Mississippi Attorney General Jim Hood says the U.S. Department of Justice has responded to the Mississippi’s request for pre-clearance of the voter ID law.

Hood said Tuesday that the federal government wants more information to be able to determine that the proposed changes "neither have a discriminatory purpose nor will have a discriminatory effect."

The list of requests includes a copy of data that supports the state’s determination that voter ID "will not have a retrogressive effect on minority citizens in the effective exercise of their electoral franchise".

Secretary of State Delbert Hosemann said the issue of voter ID was decided by voters in November 2011 through a "free and fair election".

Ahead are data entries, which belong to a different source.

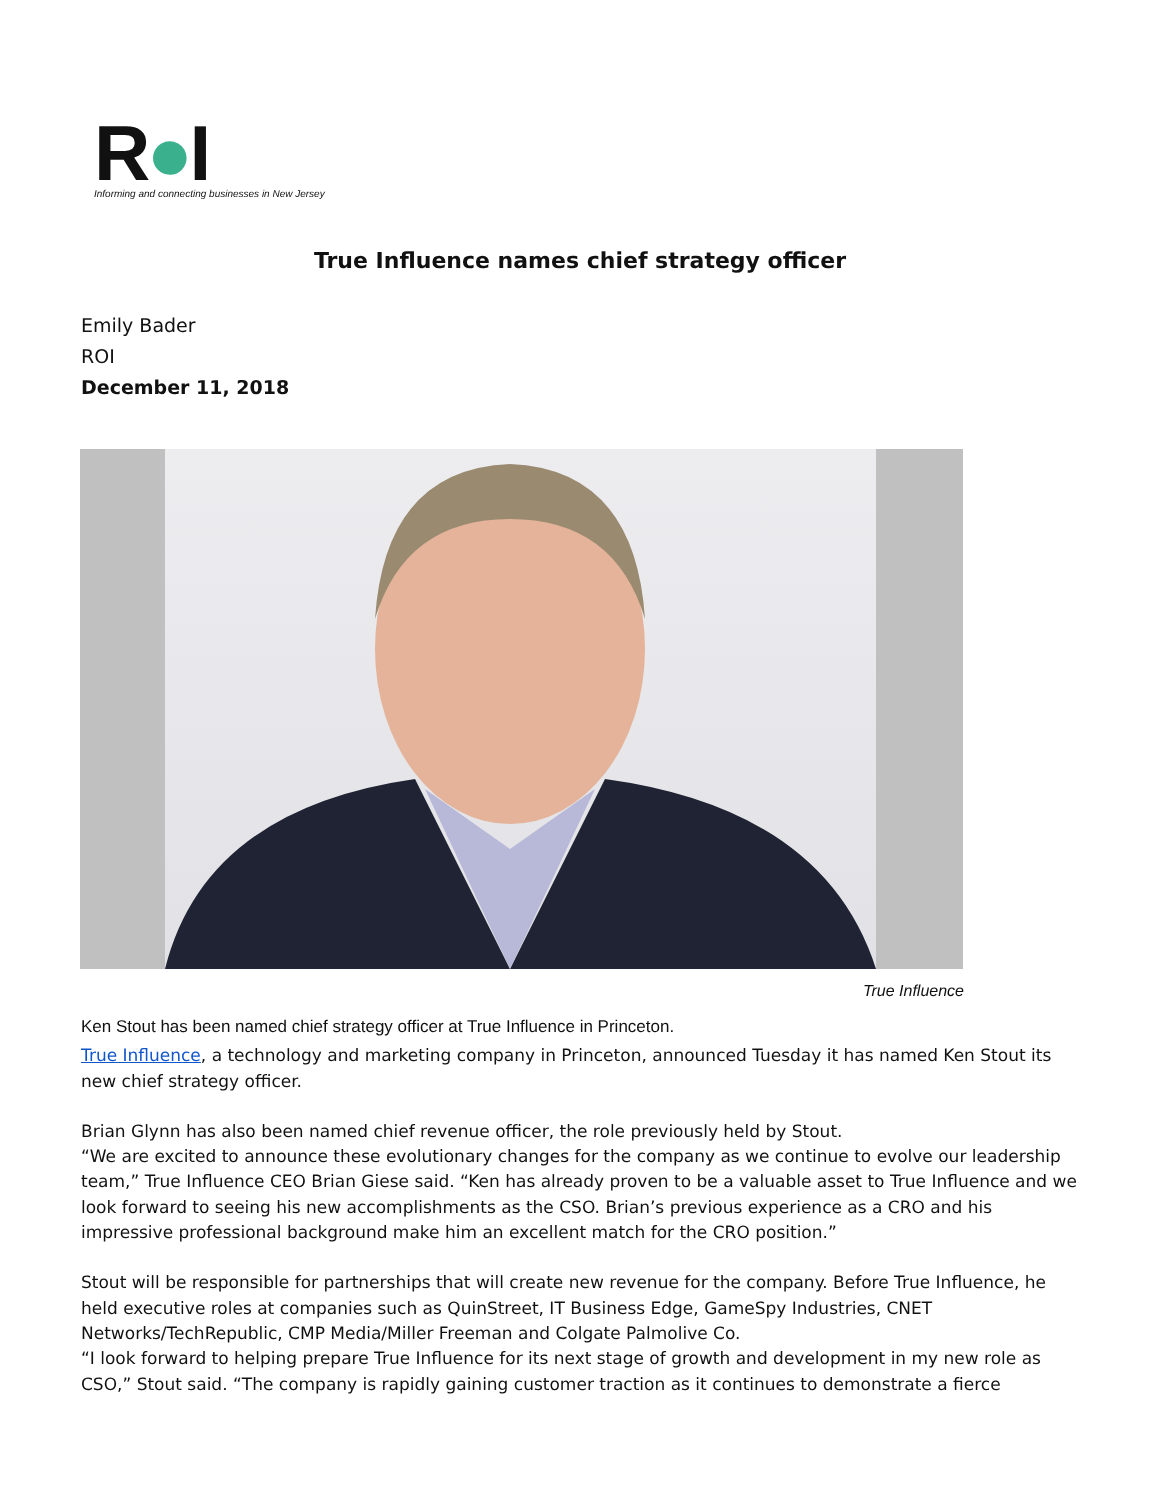R●I
Informing and connecting businesses in New Jersey
True Influence names chief strategy officer
Emily Bader
ROI
December 11, 2018
True Influence
Ken Stout has been named chief strategy officer at True Influence in Princeton.
True Influence, a technology and marketing company in Princeton, announced Tuesday it has named Ken Stout its new chief strategy officer.
Brian Glynn has also been named chief revenue officer, the role previously held by Stout.
“We are excited to announce these evolutionary changes for the company as we continue to evolve our leadership team,” True Influence CEO Brian Giese said. “Ken has already proven to be a valuable asset to True Influence and we look forward to seeing his new accomplishments as the CSO. Brian’s previous experience as a CRO and his impressive professional background make him an excellent match for the CRO position.”
Stout will be responsible for partnerships that will create new revenue for the company. Before True Influence, he held executive roles at companies such as QuinStreet, IT Business Edge, GameSpy Industries, CNET Networks/TechRepublic, CMP Media/Miller Freeman and Colgate Palmolive Co.
“I look forward to helping prepare True Influence for its next stage of growth and development in my new role as CSO,” Stout said. “The company is rapidly gaining customer traction as it continues to demonstrate a fierce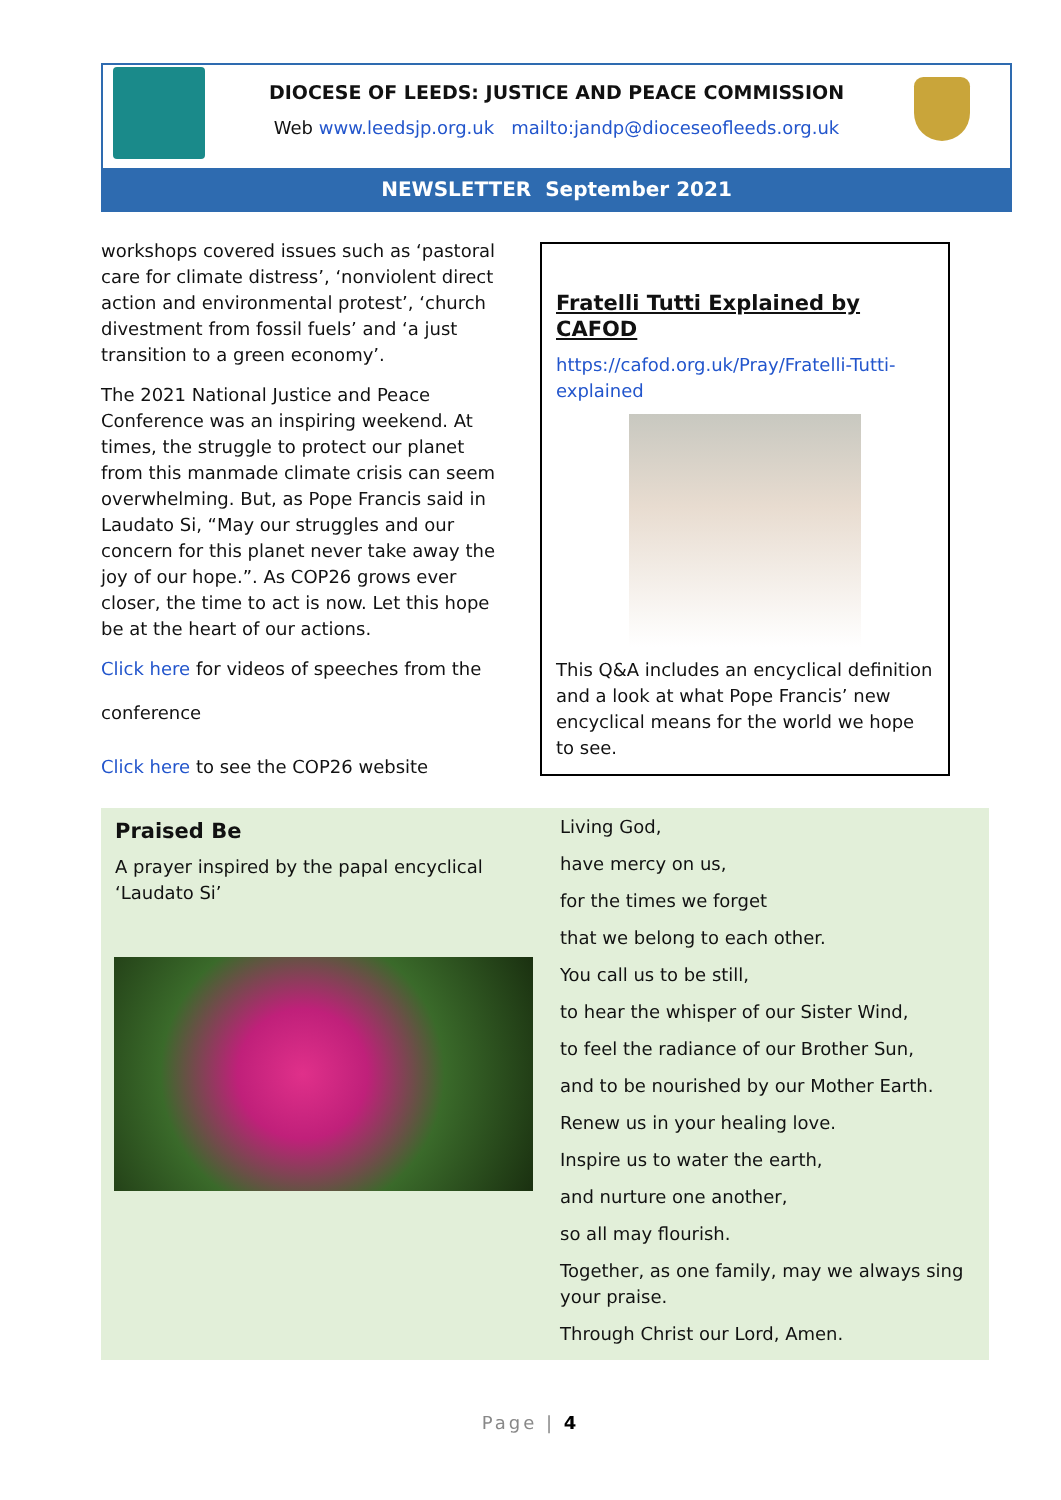DIOCESE OF LEEDS: JUSTICE AND PEACE COMMISSION
Web www.leedsjp.org.uk mailto:jandp@dioceseofleeds.org.uk
NEWSLETTER September 2021
workshops covered issues such as ‘pastoral care for climate distress’, ‘nonviolent direct action and environmental protest’, ‘church divestment from fossil fuels’ and ‘a just transition to a green economy’.
The 2021 National Justice and Peace Conference was an inspiring weekend. At times, the struggle to protect our planet from this manmade climate crisis can seem overwhelming. But, as Pope Francis said in Laudato Si, “May our struggles and our concern for this planet never take away the joy of our hope.”. As COP26 grows ever closer, the time to act is now. Let this hope be at the heart of our actions.
Click here for videos of speeches from the
conference
Click here to see the COP26 website
Fratelli Tutti Explained by CAFOD
https://cafod.org.uk/Pray/Fratelli-Tutti-explained
This Q&A includes an encyclical definition and a look at what Pope Francis’ new encyclical means for the world we hope to see.
Praised Be
A prayer inspired by the papal encyclical ‘Laudato Si’
Living God,
have mercy on us,
for the times we forget
that we belong to each other.
You call us to be still,
to hear the whisper of our Sister Wind,
to feel the radiance of our Brother Sun,
and to be nourished by our Mother Earth.
Renew us in your healing love.
Inspire us to water the earth,
and nurture one another,
so all may flourish.
Together, as one family, may we always sing your praise.
Through Christ our Lord, Amen.
Page | 4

"We believe the process of implementation authorized by the Mississippi Legislature and the rules and regulations will show no discrimination against any citizen of Mississippi,” Hosemann said.

DOJ also wants to review a detailed description of any measures the state intends to put in place to "ameliorate this prohibited effect", which would include the rules and regulations being created by the Secretary of State.

"All the DOJ is saying in this response is that they need more details of the State’s plan in order to make a determination," said Hood. "What this means is that the Voter ID requirement will not be in place before the November election. You will not be required to show ID at the poll until DOJ interposes no objections or pre-clears Mississippi’s voter ID bill."

Hood said some of the requested information is already compiled and can be easily provided. Once the state provides the requested information, the DOJ will have 60 days to respond.

Hood said any election officials or court clerks with questions about voter ID and the upcoming election may contact the Attorney General’s Office at 601-359-3680.